The release of the statement brings the new bridge’s construction one step closer to completion.

Of the many proposed plans to rehabilitate the bridge, the state is moving forward with Alternative BR-5, which would create two new bridges on the eastbound side of the Kosciuszko Bridge before demolishing it and replacing it with a third bridge in its place. Alternative BR-5 was deemed to be the most desirable option based on SDOT’s Draft Environmental Impact Statement, released earlier in 2008, and the comments received thereafter. The plan will create four lanes of westbound traffic, three eastbound lanes and a bikeway/walkway on the west side of the bridge.

BR-5 differs form the other multi-bridge strategies by placing both bridges on the eastbound side, moving the Brooklyn portions of the bridge farther south and away from residential development. It will also minimize both construction time and cost by creating two new bridges to carry traffic across Newtown Creek while the original Kosciuszko Bridge is torn down.

The FEIS indicates that property will be seized in order to construct the additional bridges on the Brooklyn side. Property near Cherry Street and Gardner Avenue will likely be utilized for the extension of the bridge.

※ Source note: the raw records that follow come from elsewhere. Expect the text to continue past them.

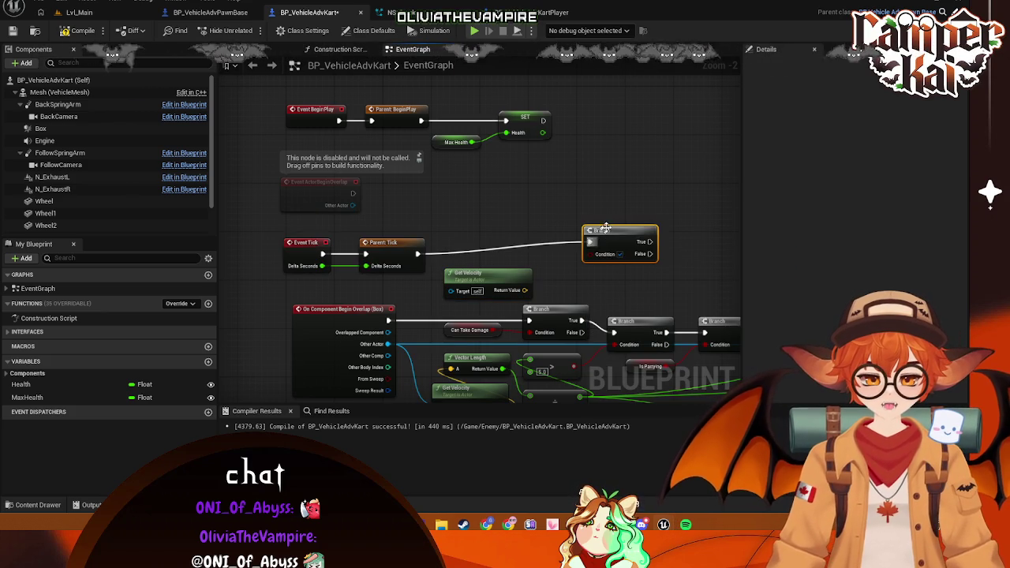
pyautogui.moveTo(629, 229); pyautogui.dragTo(641, 230)
pyautogui.moveTo(525, 291); pyautogui.dragTo(555, 280)
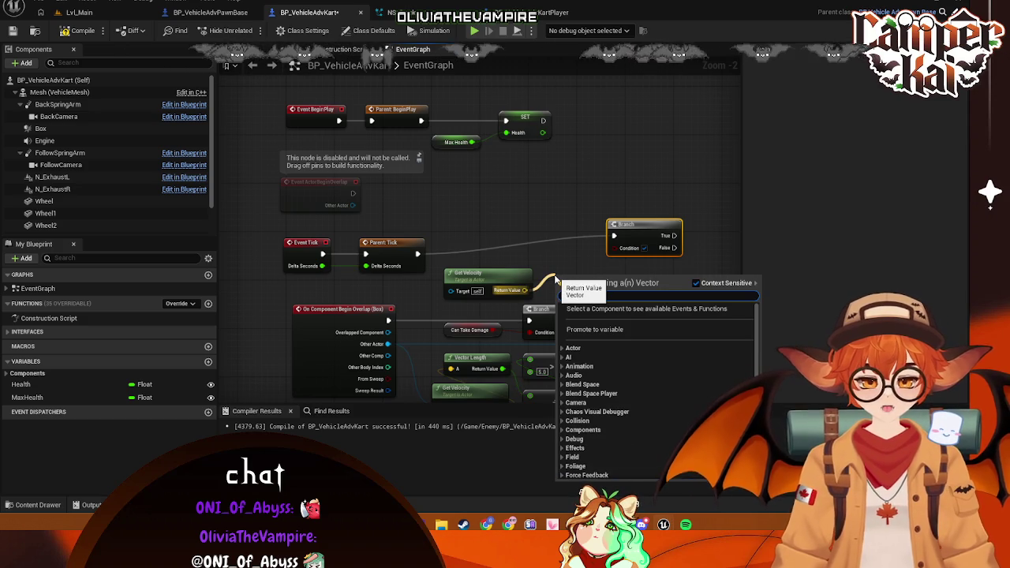
pyautogui.write('great')
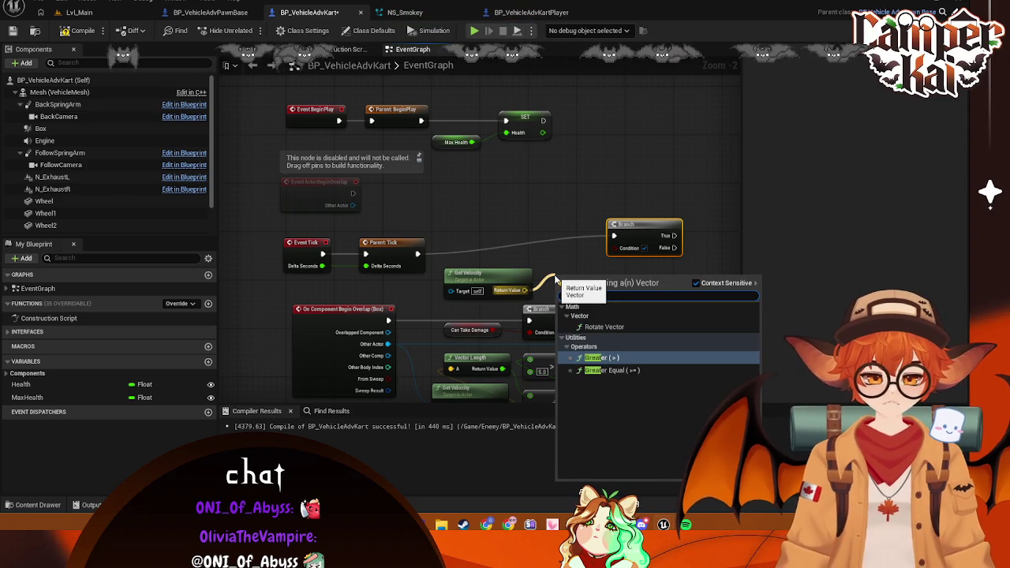
pyautogui.click(611, 358)
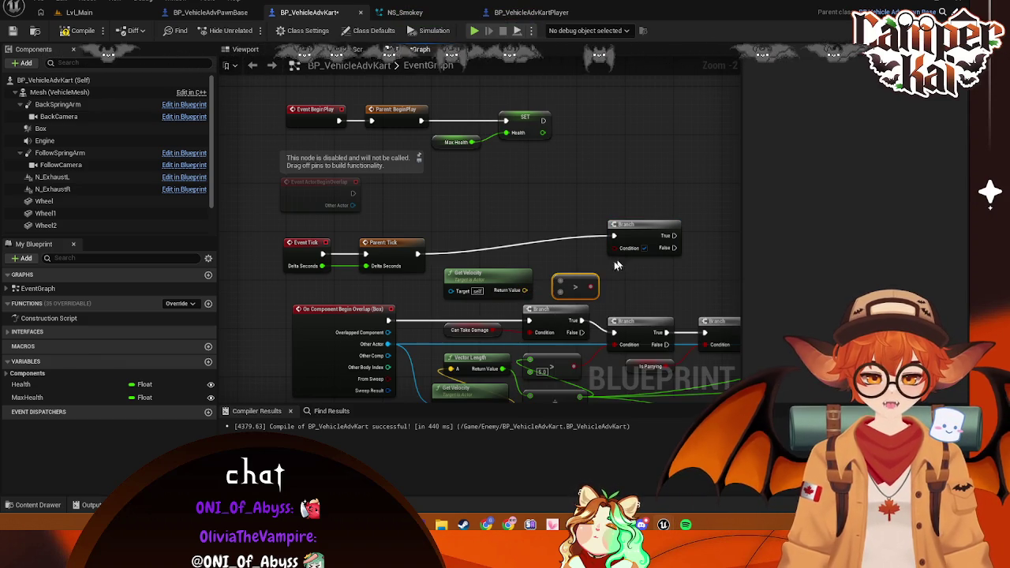
pyautogui.moveTo(524, 291)
pyautogui.mouseDown()
pyautogui.moveTo(553, 272)
pyautogui.moveTo(568, 273)
pyautogui.moveTo(567, 282)
pyautogui.moveTo(619, 275)
pyautogui.moveTo(594, 220)
pyautogui.mouseUp()
pyautogui.click(520, 264)
pyautogui.moveTo(487, 192)
pyautogui.mouseDown()
pyautogui.moveTo(462, 192)
pyautogui.moveTo(509, 184)
pyautogui.mouseUp()
pyautogui.write('vector')
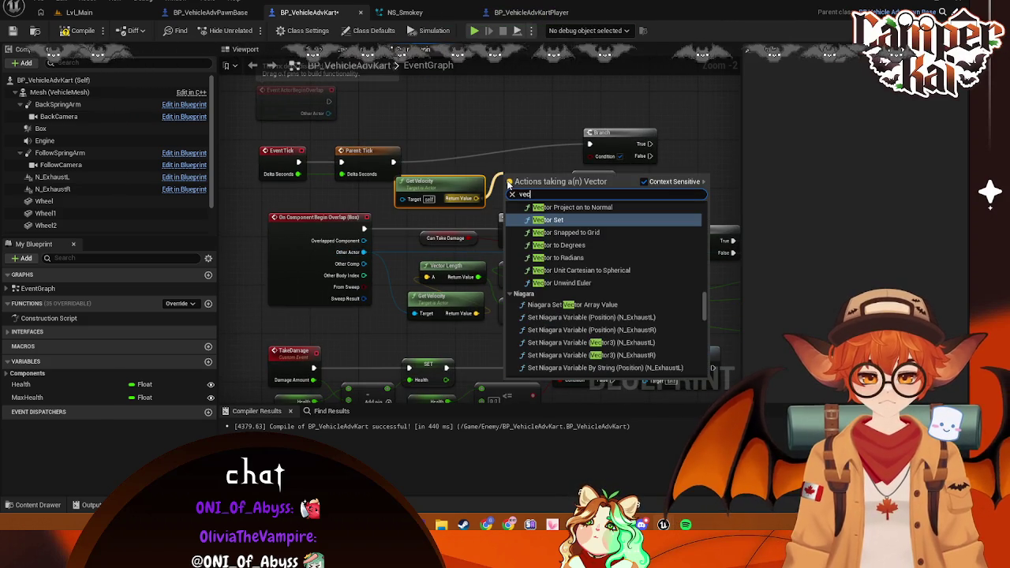
pyautogui.write(' len')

The specifics of the property use will be worked out in the final design phase of the project, which is set to begin this year.

The FEIS includes a summary of the public comments made regarding the project as described by the DEIS. A majority of comments supported the final bridge plan, but even more comments expressed their concern regarding the fair acquisition and successful relocation of the Brooklyn based-businesses.

Officials were ill-equipped to answer specific real estate questions at Thursday’s meeting, but assured the committee that SDOT employees who specialize in the issue would be present at the next meeting.

When releasing the FEIS, SDOT representatives assured the advisory committee that earlier opposition to the construction by descendants of Native Americans who once inhabited the area had been worked out, with representatives of two tribes to be present during the excavation and archeological investigation of the site.

Another issue discussed at the meeting was the impact of construction on monuments at nearby Cavalry Cemetery. SDOT was confident that by using modern construction techniques that minimize vibrations, there would be few if any damages to the cemetery’s historic monuments and gravestones.

When asked if the recently discovered cleaning-chemical plume under and around Meeker Avenue would have any impact on the rehabilitation of the bridge, SDOT officials said that tests in the area are ongoing, and while they needed more information about the plume, they did not expect it to interfere.

The next phase of the plan is the design phase, during which specific questions about acquiring property, the creation of park space, and the timeline of the project will be addressed.